(EXERCISE):
Let the line containing "Point to the concrete lot." serve as the first line of the answer and the final line of the entries as its last, with every line between copied exactly.

** RECORDS FOR THE TASK follows **

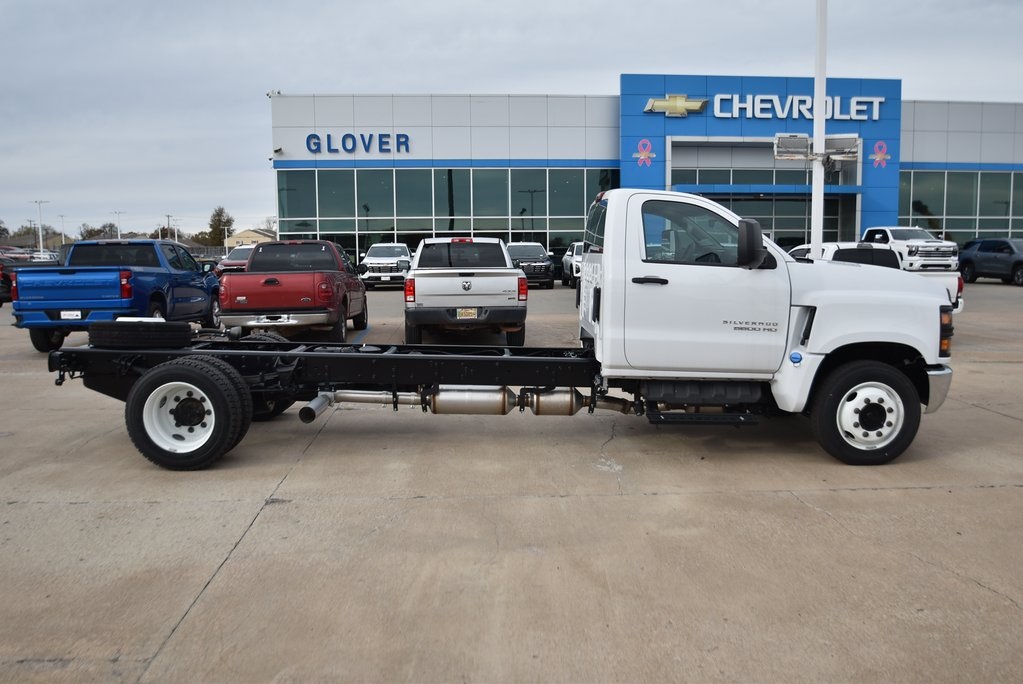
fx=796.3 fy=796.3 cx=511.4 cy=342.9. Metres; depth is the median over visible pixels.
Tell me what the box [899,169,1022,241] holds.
window
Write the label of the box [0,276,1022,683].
concrete lot
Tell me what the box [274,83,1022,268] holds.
dealership building
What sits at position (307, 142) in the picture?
sign
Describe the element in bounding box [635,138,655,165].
emblem
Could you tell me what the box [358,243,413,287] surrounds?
white suv
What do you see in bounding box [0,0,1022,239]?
sky
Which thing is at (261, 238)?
distant building
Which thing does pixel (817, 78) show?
light pole
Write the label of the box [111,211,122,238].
light pole
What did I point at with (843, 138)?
floodlight
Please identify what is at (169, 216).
utility pole
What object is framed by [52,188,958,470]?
white pickup truck
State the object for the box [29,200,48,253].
light pole
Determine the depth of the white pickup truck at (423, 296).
12.14 m
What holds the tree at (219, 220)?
on the ground
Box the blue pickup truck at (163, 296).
[10,238,222,353]
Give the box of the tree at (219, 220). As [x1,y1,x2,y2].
[202,205,233,246]
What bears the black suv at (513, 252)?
on the concrete lot
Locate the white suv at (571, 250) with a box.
[561,241,585,286]
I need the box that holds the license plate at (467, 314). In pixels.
[456,308,478,319]
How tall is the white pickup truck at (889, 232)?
1.844 m
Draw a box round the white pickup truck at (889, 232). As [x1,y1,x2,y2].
[860,226,957,271]
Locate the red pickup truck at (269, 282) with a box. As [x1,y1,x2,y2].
[218,241,367,342]
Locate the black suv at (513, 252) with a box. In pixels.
[504,241,555,287]
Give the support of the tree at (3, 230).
on the ground
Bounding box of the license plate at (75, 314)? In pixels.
[59,310,82,319]
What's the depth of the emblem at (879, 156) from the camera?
35.71 m
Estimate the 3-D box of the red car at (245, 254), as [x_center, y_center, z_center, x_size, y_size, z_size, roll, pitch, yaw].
[-11.061,-3.184,34.511,2.054,1.852,5.859,0,6,-2]
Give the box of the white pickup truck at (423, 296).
[404,238,529,346]
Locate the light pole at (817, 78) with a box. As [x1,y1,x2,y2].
[810,0,826,257]
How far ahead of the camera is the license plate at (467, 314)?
12.75 m
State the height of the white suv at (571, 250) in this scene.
1.848 m
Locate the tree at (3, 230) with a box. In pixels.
[0,220,9,240]
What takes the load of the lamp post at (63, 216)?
on the ground
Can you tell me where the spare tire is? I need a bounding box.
[87,320,192,348]
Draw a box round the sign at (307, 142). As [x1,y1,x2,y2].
[306,132,411,154]
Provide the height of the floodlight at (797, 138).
0.469 m
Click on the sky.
(399, 76)
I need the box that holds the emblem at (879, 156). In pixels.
[870,140,889,167]
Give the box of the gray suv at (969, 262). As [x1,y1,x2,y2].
[959,238,1022,286]
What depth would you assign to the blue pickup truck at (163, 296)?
12.68 m
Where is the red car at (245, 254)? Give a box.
[215,247,254,275]
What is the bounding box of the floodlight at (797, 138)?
[772,134,811,160]
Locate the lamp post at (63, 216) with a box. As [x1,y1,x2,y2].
[58,215,66,245]
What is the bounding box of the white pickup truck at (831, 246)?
[787,241,962,311]
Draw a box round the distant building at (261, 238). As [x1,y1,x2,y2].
[224,227,274,248]
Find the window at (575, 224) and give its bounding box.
[276,167,614,266]
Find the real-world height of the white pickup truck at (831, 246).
1.657 m
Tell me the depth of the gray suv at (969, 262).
29.55 m
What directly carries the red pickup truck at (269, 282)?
on the concrete lot
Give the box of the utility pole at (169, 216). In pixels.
[164,215,175,240]
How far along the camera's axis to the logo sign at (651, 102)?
35.29 m
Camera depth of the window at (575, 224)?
38.93 m
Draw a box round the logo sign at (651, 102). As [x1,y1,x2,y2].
[645,94,706,116]
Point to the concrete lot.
(203, 575)
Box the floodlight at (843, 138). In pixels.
[822,134,859,164]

** End of RECORDS FOR THE TASK **

(FINAL ANSWER):
Point to the concrete lot.
(203, 575)
Box the floodlight at (843, 138). In pixels.
[822,134,859,164]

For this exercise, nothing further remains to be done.